Do any lakes fall into this specifically? it seems obscure.


----------



## Maxx1

It's been a few years, but when I made my pond (It's large) the DNR wanted to stock it.
I turned them down because then they wanted me to allow public access.

BTW, Welcome Dan.


----------



## Bawbeese

Yes, some lakes are specifically exempted as pointed out in the sentence: The only exceptions are lakes of less than 250 acres with no inlet or outlet where fish have never been planted or were planted without the written consent of the riparian owners, and lakes of less than five acres without inlet or outlet."

Maxx1, Turning down the MDNR on the stocking proposal keeps your pond private and open to fishing only to yourself and those you invite to fish there.


I am at that age when litigation takes the place of sex.
Gore Vidal

e at Michigan-Sportsman.com: Navigability and Tresspass on Streams in Michigan - Page 2 - The Michigan Sportsman Forums http://www.michigan-sportsman.com/forum/showthread.php?t=339805&page=2#ixzz1IAHN6maA


----------



## Steelman

Thank you for doing the research. We will definitely lse our rights if we don't know what they are or fail to assert them.


----------



## flytiedan

Now what about lakes that were once connected to a stream, now completely damed off and dried up. 

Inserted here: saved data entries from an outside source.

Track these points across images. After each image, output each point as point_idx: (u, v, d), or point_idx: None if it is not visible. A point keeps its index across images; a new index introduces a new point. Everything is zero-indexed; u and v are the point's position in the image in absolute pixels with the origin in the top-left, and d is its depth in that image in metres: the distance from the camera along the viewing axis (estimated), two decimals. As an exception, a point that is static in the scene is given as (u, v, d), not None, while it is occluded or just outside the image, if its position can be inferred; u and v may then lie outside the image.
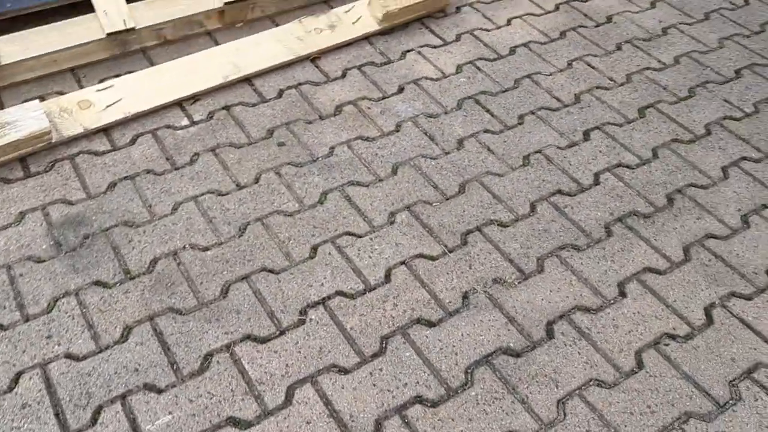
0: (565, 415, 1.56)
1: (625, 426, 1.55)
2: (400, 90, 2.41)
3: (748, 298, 1.81)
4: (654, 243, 1.93)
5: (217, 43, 2.53)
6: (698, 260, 1.89)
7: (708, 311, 1.77)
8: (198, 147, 2.14)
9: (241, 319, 1.71)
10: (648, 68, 2.55)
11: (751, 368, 1.66)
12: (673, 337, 1.72)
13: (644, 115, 2.35)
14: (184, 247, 1.85)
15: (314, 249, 1.88)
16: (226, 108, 2.29)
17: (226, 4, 2.53)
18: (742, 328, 1.74)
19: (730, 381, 1.63)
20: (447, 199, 2.03)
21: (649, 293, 1.81)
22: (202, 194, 2.00)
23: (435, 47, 2.60)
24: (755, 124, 2.33)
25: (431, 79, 2.46)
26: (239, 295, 1.76)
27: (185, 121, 2.23)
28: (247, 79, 2.40)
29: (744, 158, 2.20)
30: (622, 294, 1.80)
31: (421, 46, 2.60)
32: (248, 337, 1.67)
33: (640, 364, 1.66)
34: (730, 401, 1.60)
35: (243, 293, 1.76)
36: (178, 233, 1.89)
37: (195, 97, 2.32)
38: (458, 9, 2.80)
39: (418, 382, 1.61)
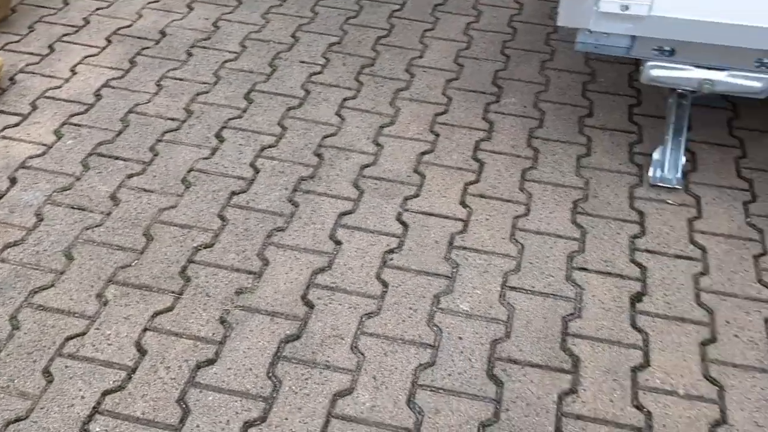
0: (363, 356, 1.90)
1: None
2: (13, 181, 2.33)
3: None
4: (332, 193, 2.36)
5: None
6: (371, 188, 2.39)
7: (399, 219, 2.29)
8: None
9: (22, 484, 1.59)
10: (227, 61, 2.94)
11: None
12: (391, 251, 2.18)
13: (251, 100, 2.75)
14: None
15: (47, 373, 1.81)
16: None
17: None
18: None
19: (444, 257, 2.18)
20: (142, 253, 2.12)
21: (355, 232, 2.24)
22: None
23: (17, 125, 2.55)
24: (331, 73, 2.93)
25: (37, 155, 2.43)
26: (1, 465, 1.62)
27: None
28: None
29: (345, 99, 2.78)
30: (338, 243, 2.20)
31: (1, 130, 2.51)
32: (46, 494, 1.58)
33: (385, 285, 2.08)
34: (453, 270, 2.14)
35: (3, 460, 1.63)
36: None
37: None
38: (12, 80, 2.75)
39: (237, 413, 1.75)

_OutdoorHub Mobile, the information engine of the outdoors_


----------



## Bawbeese

Well, that depends on whether the lake is dried up or the stream is dried up. Your question is unclear so I'm assuming it's the stream.

If the lake is surrounded by private property your only way in would be by the dried up stream bed, entering that way would be for a court to decide.

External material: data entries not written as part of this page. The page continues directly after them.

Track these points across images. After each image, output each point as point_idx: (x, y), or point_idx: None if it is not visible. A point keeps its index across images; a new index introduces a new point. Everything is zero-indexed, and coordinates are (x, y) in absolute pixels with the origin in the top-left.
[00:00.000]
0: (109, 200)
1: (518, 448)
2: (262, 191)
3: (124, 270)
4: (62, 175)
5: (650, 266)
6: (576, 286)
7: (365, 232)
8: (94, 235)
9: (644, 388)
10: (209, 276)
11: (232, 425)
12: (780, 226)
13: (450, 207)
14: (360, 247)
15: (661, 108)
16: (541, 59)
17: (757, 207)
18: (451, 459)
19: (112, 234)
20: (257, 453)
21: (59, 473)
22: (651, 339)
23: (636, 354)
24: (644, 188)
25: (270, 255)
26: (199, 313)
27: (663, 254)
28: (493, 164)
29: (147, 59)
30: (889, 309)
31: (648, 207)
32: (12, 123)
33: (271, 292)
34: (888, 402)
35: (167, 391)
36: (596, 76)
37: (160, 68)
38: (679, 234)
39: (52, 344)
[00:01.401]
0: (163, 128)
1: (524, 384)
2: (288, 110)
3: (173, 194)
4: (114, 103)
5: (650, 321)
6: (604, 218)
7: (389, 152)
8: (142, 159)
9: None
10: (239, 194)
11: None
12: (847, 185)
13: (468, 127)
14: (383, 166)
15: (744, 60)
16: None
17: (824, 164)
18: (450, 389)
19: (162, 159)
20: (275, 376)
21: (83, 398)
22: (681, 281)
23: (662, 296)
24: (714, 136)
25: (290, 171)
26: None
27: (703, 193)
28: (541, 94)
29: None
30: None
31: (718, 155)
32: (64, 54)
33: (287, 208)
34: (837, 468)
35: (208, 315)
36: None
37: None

But, think positive. If the stream or lake was ever stocked by the state with the permission of the reparian owners, they are not allowed to fish that body of water if they refuse permission for the general public to fish it. The only exceptions are those stated in an earlier post.


----------



## bborow2501

note streams between lake superior, pine lake and Ives lake as well as the Salmon- trout river make the list
I think I might have to go exploring huron mountain club and spend a night floating around ives lake :lol:


----------



## Jones

Bawbeese said:


> Well, that depends on whether the lake is dried up or the stream is dried up. Your question is unclear so I'm assuming it's the stream.
> 
> If the lake is surrounded by private property your only way in would be by the dried up stream bed, entering that way would be for a court to decide.
> 
> But, think positive. If the stream or lake was ever stocked by the state with the permission of the reparian owners, they are not allowed to fish that body of water if they refuse permission for the general public to fish it. The only exceptions are those stated in an earlier post.

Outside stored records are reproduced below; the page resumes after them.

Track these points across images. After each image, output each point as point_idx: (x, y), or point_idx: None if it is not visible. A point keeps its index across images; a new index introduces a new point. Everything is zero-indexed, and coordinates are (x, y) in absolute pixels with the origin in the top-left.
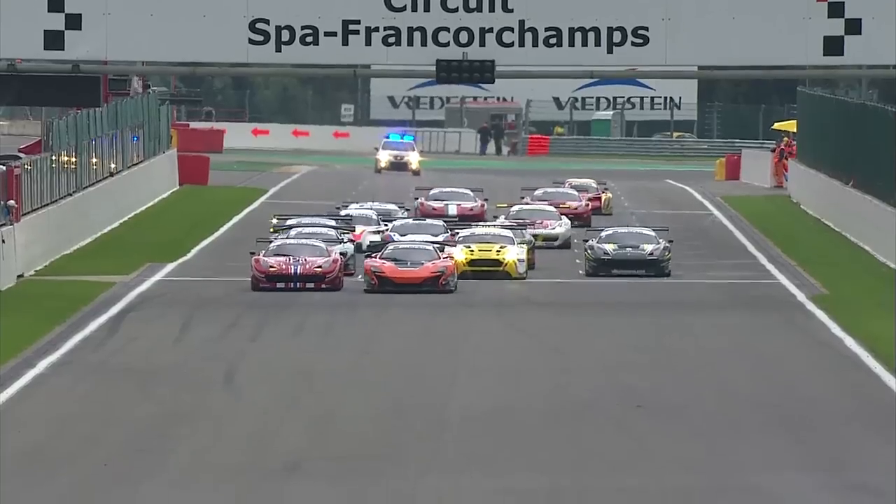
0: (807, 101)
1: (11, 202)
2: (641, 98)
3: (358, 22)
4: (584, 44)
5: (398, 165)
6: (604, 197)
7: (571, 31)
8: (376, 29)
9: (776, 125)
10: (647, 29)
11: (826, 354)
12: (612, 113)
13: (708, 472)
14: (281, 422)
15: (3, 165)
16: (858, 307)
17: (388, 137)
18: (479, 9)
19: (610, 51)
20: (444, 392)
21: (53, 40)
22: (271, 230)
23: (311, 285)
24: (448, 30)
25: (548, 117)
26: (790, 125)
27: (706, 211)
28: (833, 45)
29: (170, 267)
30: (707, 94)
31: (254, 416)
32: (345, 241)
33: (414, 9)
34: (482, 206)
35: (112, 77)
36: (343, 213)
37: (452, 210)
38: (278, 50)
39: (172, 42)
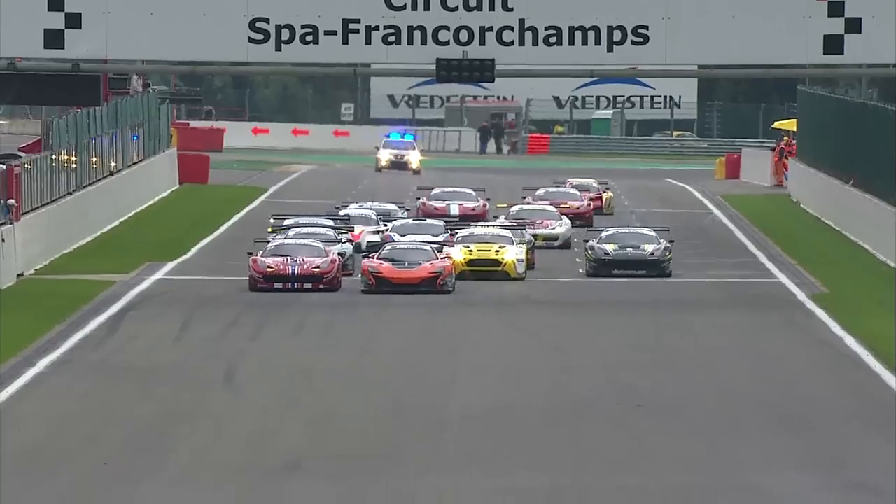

Great read Bawbeese. Thanks for putting in the time and effort to research this topic in depth. I've had quite a few questions over the years regarding the right of people to fish in "public" streams, but never found a comprehensive answer. 

Somehow I think that if the original legislators were around to see how the laws they created have been interpreted today, things would be much different, and the many of the ambiguities regarding riparian rights and the rights of fisherman would be resolved.

Now, I just have to print this off and take it wherever I go trout fishing!


----------



## fowl

"I am at that age when litigation takes the place of sex".
Wow bawbeese, hope I don't make it to that age. Anyway.....

Waterfront tends to bring out the worst in people. Like they say, instant A-hole, just add water. 

People with waterfront think they own the water. Add to that all of the misunderstanding that surrounds riparian rights vs public trust, etc. and sh&@ gets ugly. Ugh.


----------